Extracted data entries
______________________________

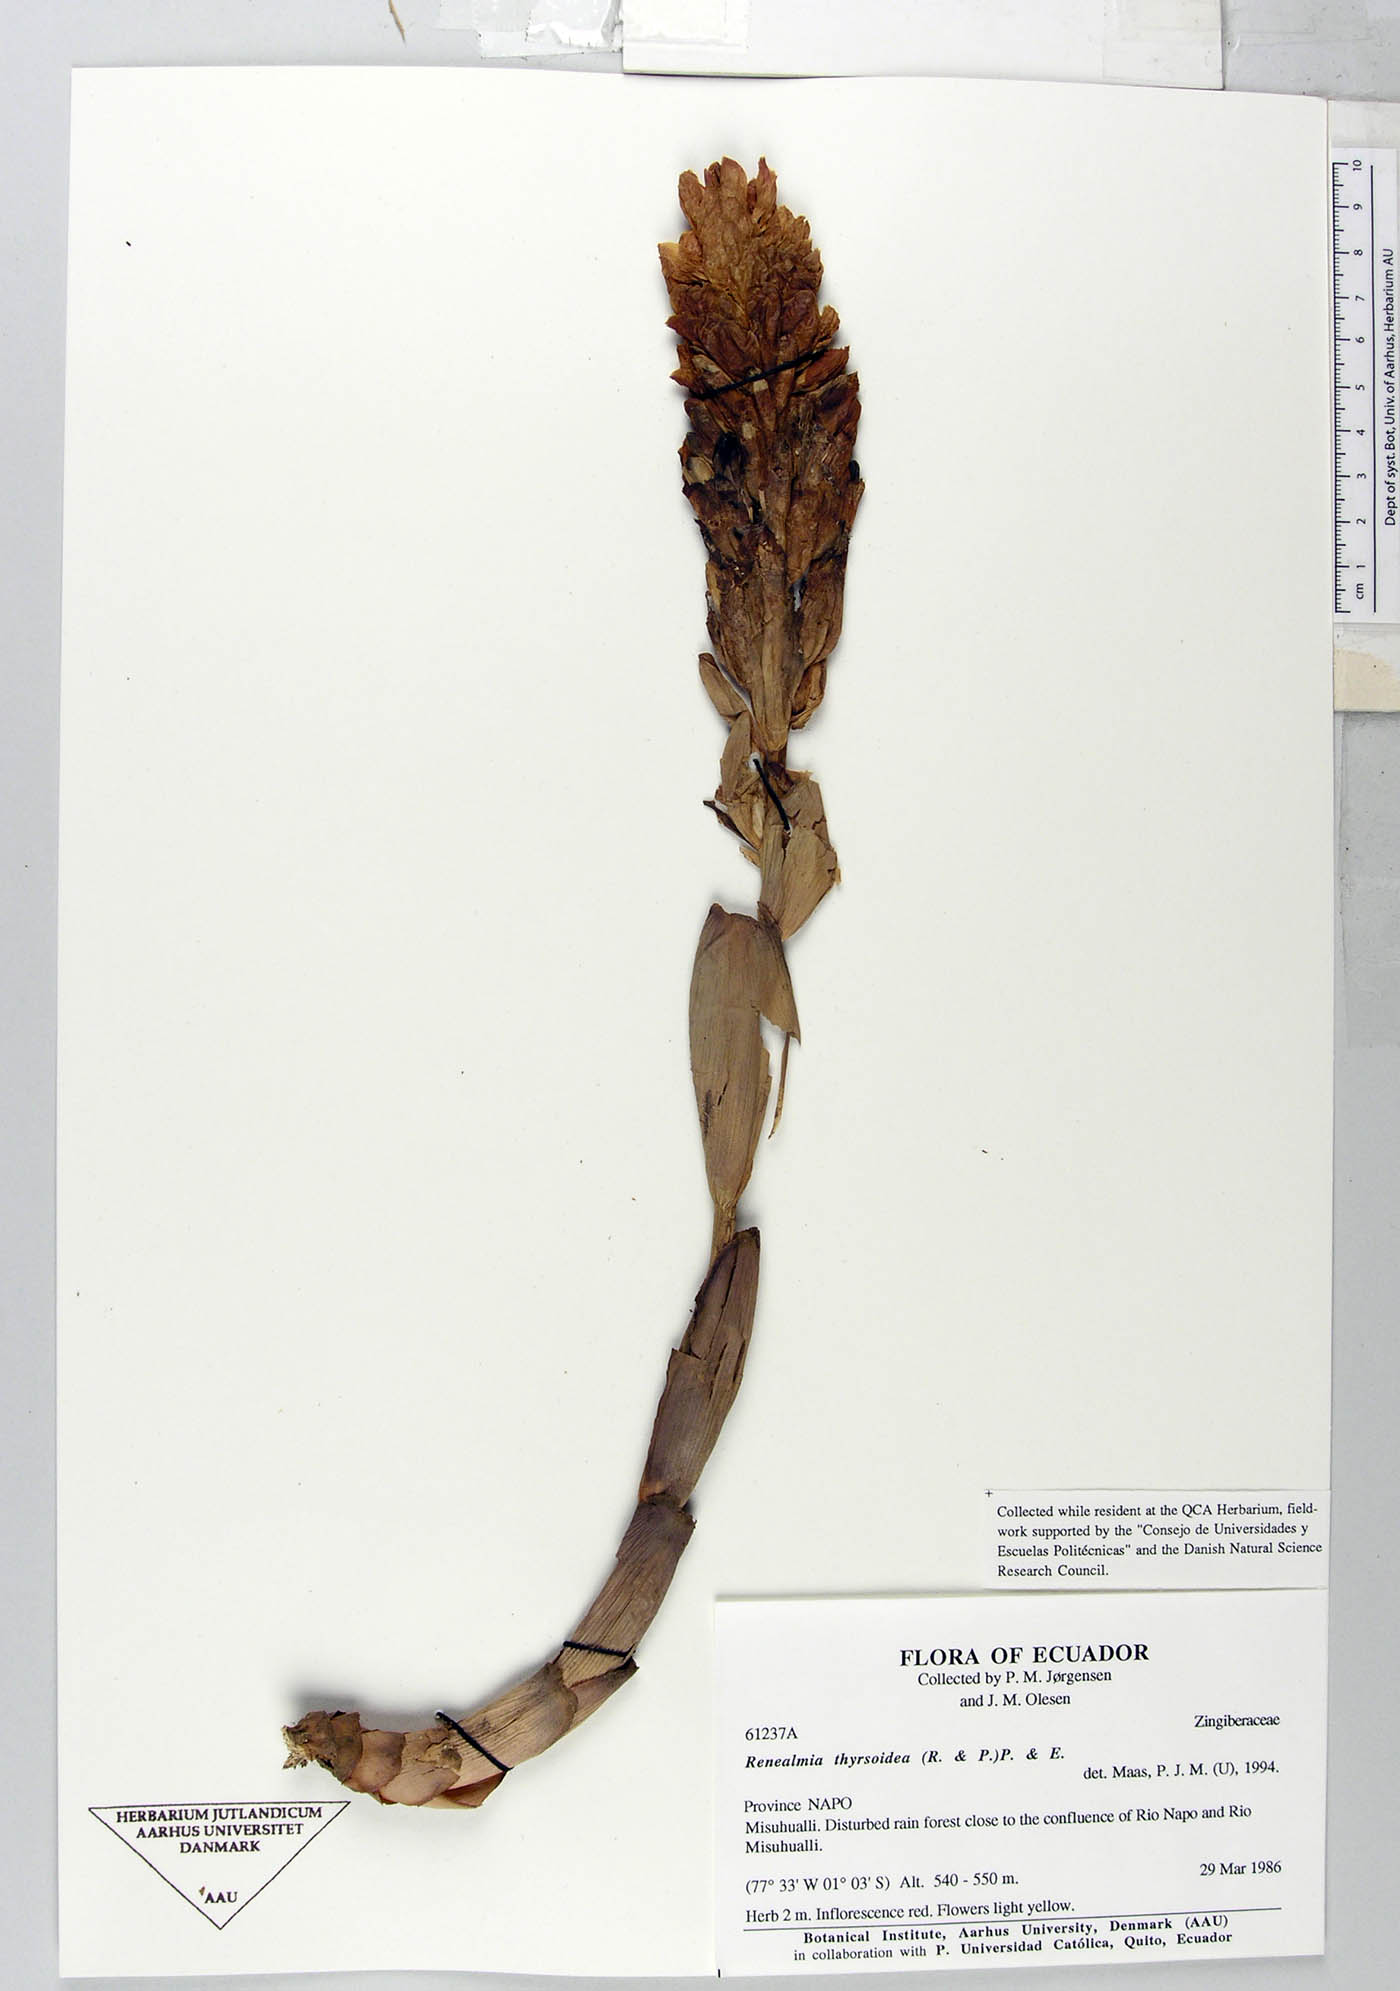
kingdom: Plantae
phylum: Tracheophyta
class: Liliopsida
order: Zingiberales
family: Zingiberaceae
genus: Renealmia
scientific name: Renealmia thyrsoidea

______________________________

_Objective_:
Rewrite the lines above with "scientific name" changed to "species name" everywhere it appears and nothing else altered. Leave out the pictures.

_Written answer_:
kingdom: Plantae
phylum: Tracheophyta
class: Liliopsida
order: Zingiberales
family: Zingiberaceae
genus: Renealmia
species name: Renealmia thyrsoidea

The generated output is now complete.